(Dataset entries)
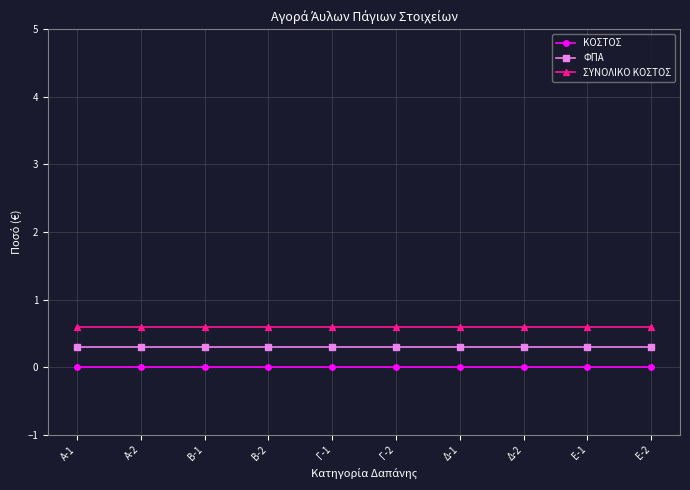

What are all the series names shown in the legend?

ΚΟΣΤΟΣ, ΦΠΑ, ΣΥΝΟΛΙΚΟ ΚΟΣΤΟΣ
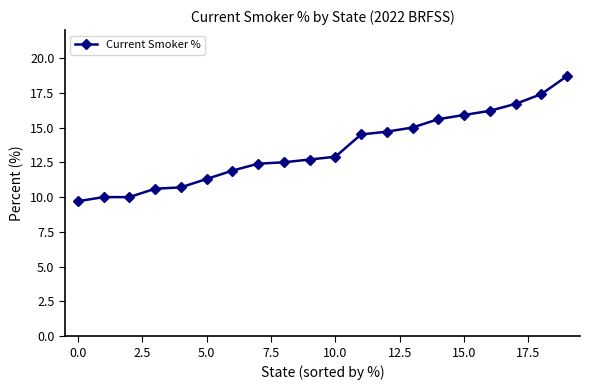

What is the difference between the second highest and second lowest values?

7.4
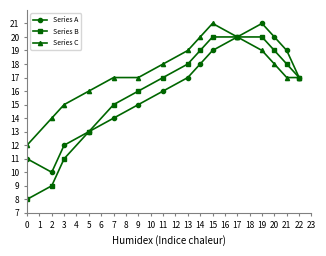

What is the value of the Series B point at the 13th from the left?

19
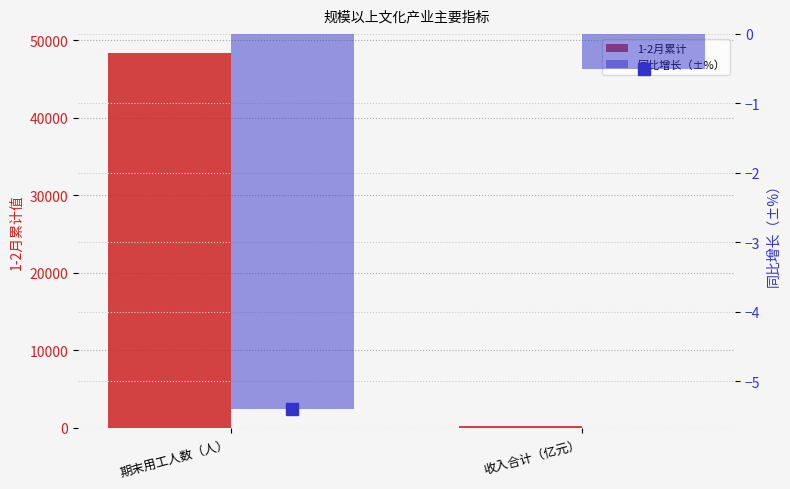

What position from the left is 收入合计（亿元）?

2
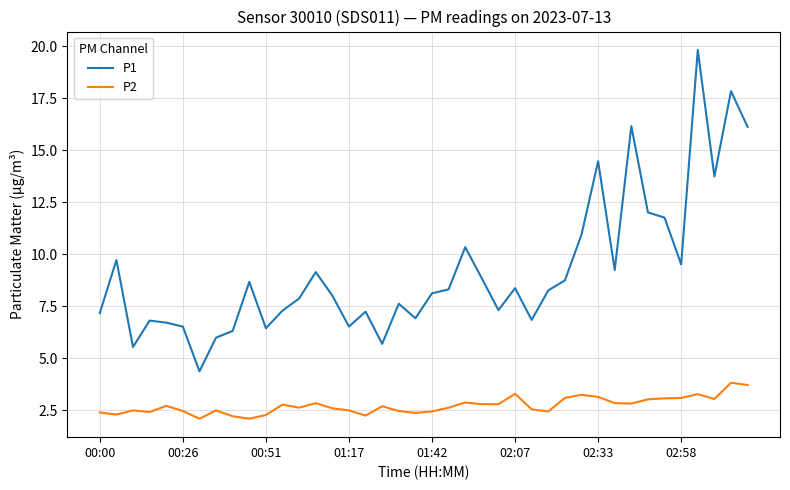

How many lines are shown in the chart?

2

## Task directions
Retype everything from the line that contains "What is the value" down to the end of the rows above, word for word. Leave the pictures out.

## Reply
What is the value of the Series B point at the 13th from the left?

19

What position from the left is 收入合计（亿元）?

2

How many lines are shown in the chart?

2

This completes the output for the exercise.